* _Written task_
Copy out the records again, swapping "Document page" for "Presentation slide" and keeping everything else the same. Leave out the pictures.

* _Material supplied_
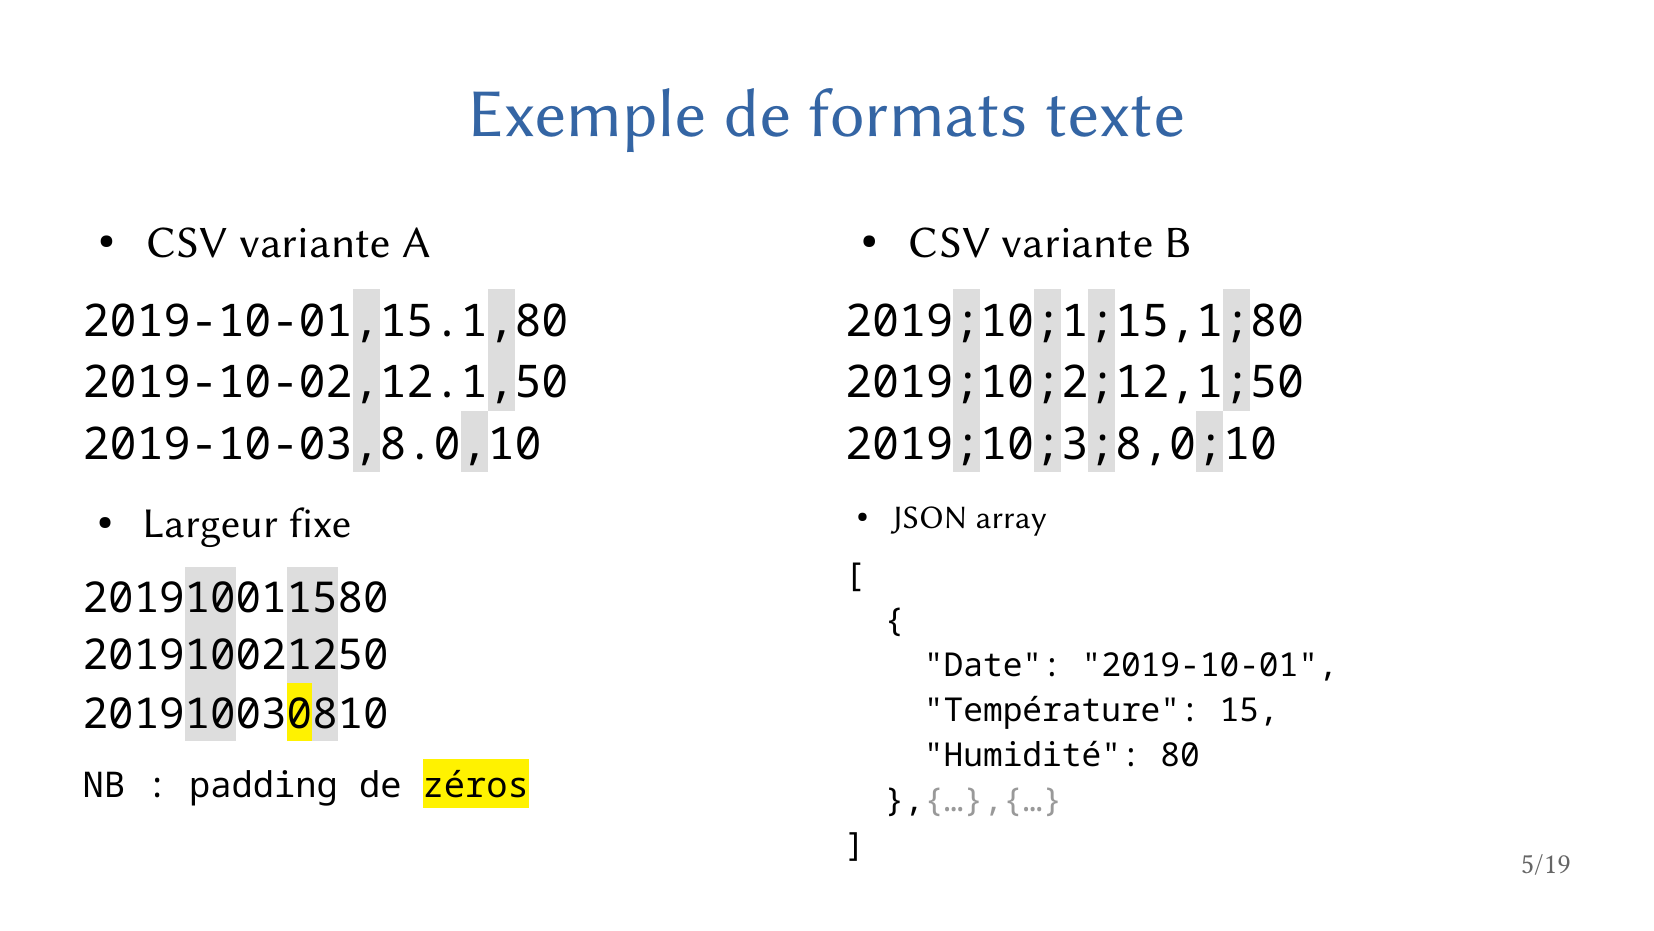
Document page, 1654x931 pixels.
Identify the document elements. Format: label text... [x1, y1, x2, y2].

list JSON array [ { "Date": "2019-10-01", "Température": 15, "Humidité": 80 },{…},{…} ] [845, 499, 1572, 871]
list CSV variante A 2019-10-01,15.1,80 2019-10-02,12.1,50 2019-10-03,8.0,10 [82, 217, 809, 475]
list CSV variante B 2019;10;1;15,1;80 2019;10;2;12,1;50 2019;10;3;8,0;10 [845, 217, 1572, 475]
list Largeur fixe 201910011580 201910021250 201910030810 NB : padding de zéros [82, 499, 809, 811]
title Exemple de formats texte [82, 37, 1571, 193]
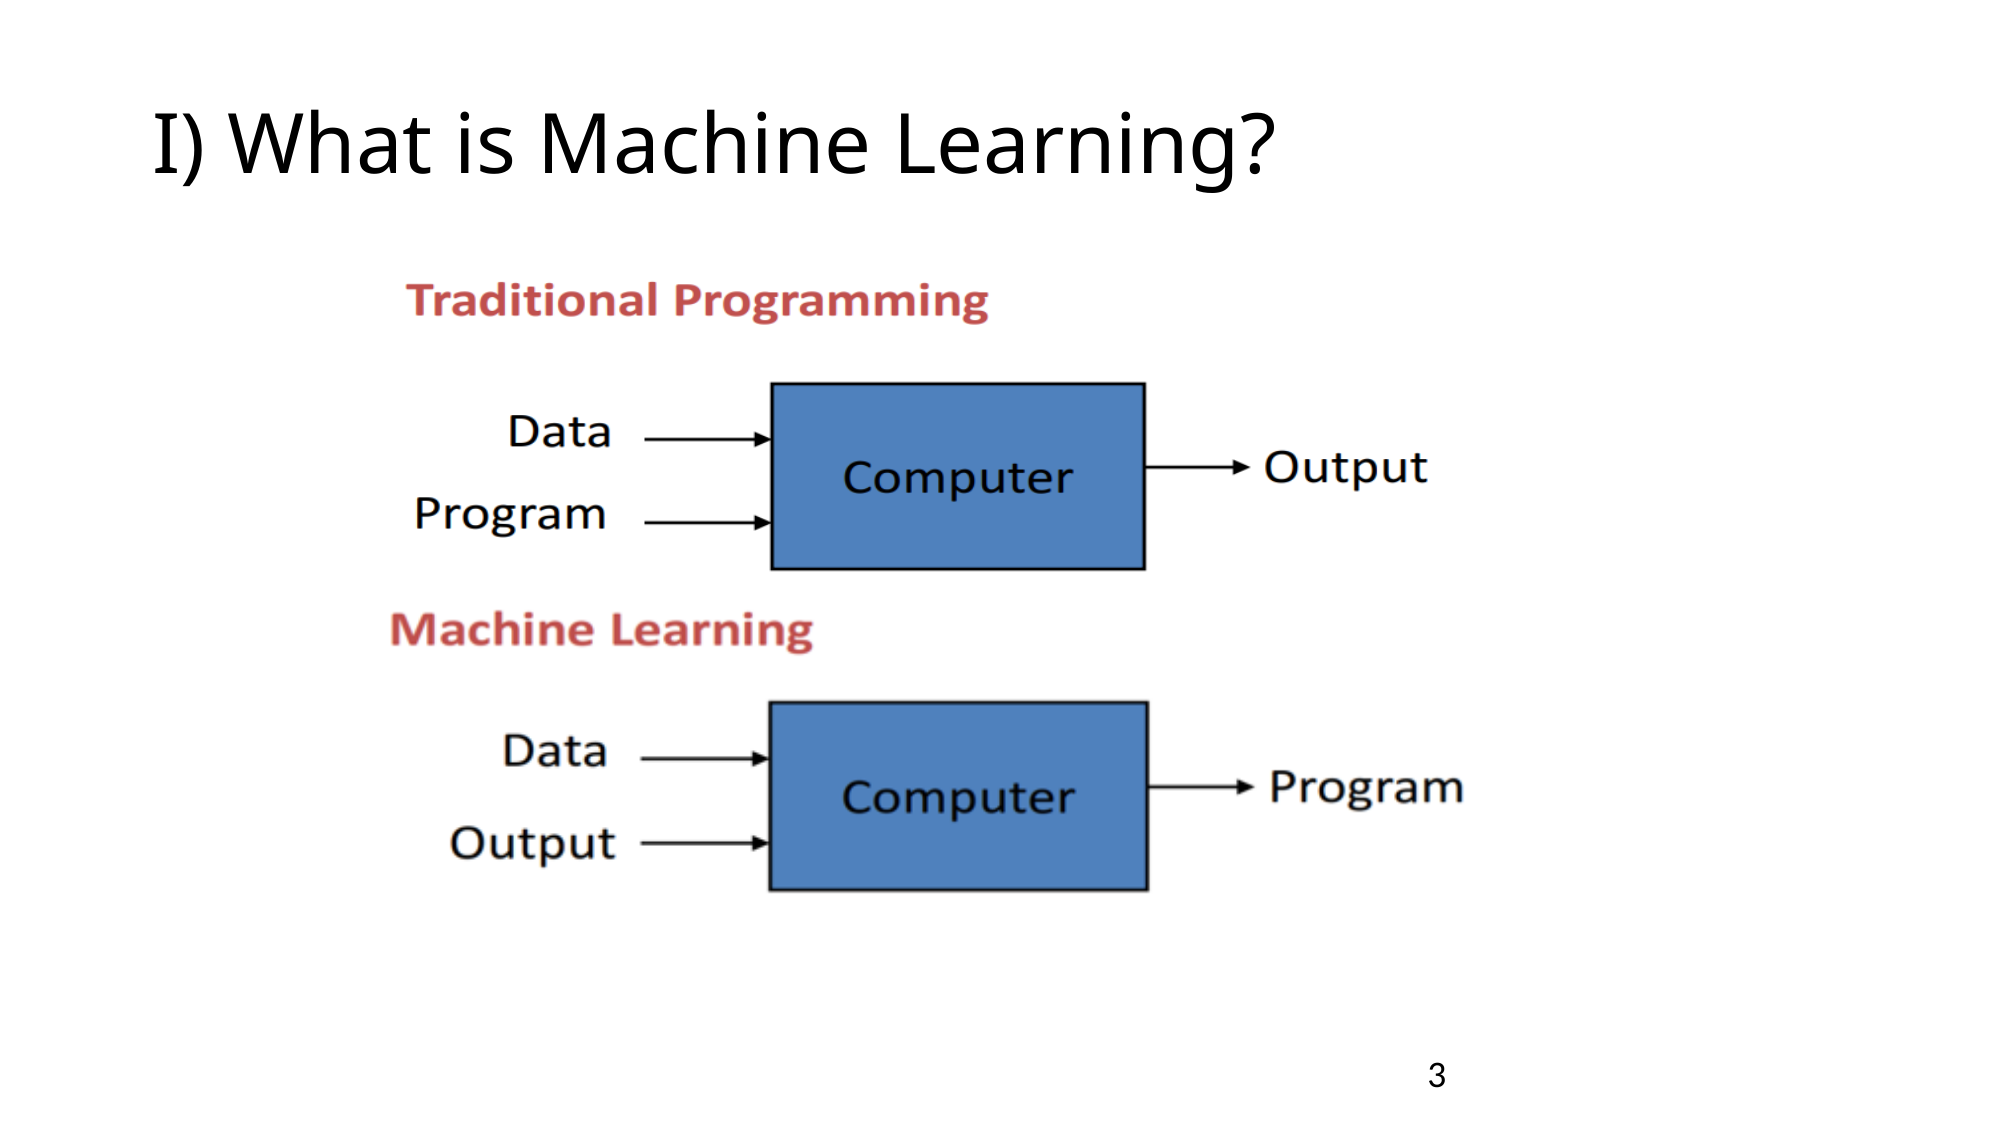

* _Response for this exercise_
Presentation slide, 1654x931 pixels.
Identify the document elements. Format: label text... [x1, y1, x2, y2].

list JSON array [ { "Date": "2019-10-01", "Température": 15, "Humidité": 80 },{…},{…} ] [845, 499, 1572, 871]
list CSV variante A 2019-10-01,15.1,80 2019-10-02,12.1,50 2019-10-03,8.0,10 [82, 217, 809, 475]
list CSV variante B 2019;10;1;15,1;80 2019;10;2;12,1;50 2019;10;3;8,0;10 [845, 217, 1572, 475]
list Largeur fixe 201910011580 201910021250 201910030810 NB : padding de zéros [82, 499, 809, 811]
title Exemple de formats texte [82, 37, 1571, 193]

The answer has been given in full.